** Opening EXCERPT block **

The three components of Halliday’s
context of situation
• Field: subject matter and the nature of the activity, i.e.,
what is happening, to who, when and where. What the
participants know, why they are doing what they are
doing.
• Tenor: social (power and status) relationships existing
between participants. How they regard each other, and
how familiar they are with each other.
• Mode: how the language is being used, organised,
whether it is written or spoken, written to be spoken,
spoken to be written. Also refers to how the text is
produced: spontaneous, prepared, performative or
reflective.
Relevance of context of situation to
the translator
• Translators should attempt to maintain the situational and
cultural context by matching as far as possible the three
elements in the TT version.
• Field entails matching terminology and lexis, relevant
grammar for the kind of activity the text embodies, and the
degree to which knowledge can be taken as shared
between ST writer and TT reader;
• Tenor will indicate what register should be adopted in the
translation (formal/ informal, technical/ non-technical,
archaic/modern etc.,) also what moods should be used.

** Closing EXCERPT block **
** Opening AVAILABLE DATA block **

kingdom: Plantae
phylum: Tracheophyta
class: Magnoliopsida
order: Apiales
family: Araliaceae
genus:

** Closing AVAILABLE DATA block **

▸ **PROMPT 1**:
Decide whether each statement agrees with the text on Halliday's context of situation, answering yes or no and quoting the deciding words: (a) Tenor covers the power and status relationships between participants. (b) Mode concerns only whether language is written or spoken. (c) Field indicates which register a translation should adopt.
▸ **PROMPT 2**:
Reproduce the text on Halliday's context of situation from "Relevance of context" up to and including "the TT version.", swapping "Translators" for "Interpreters".

▸ **FINAL ANSWER 1**:
(a) Yes: "Tenor: social (power and status) relationships existing between participants."
(b) No: "Also refers to how the text is produced: spontaneous, prepared, performative or reflective."
(c) No: "Tenor will indicate what register should be adopted in the translation"

▸ **FINAL ANSWER 2**:
Relevance of context of situation to
the translator
• Interpreters should attempt to maintain the situational and
cultural context by matching as far as possible the three
elements in the TT version.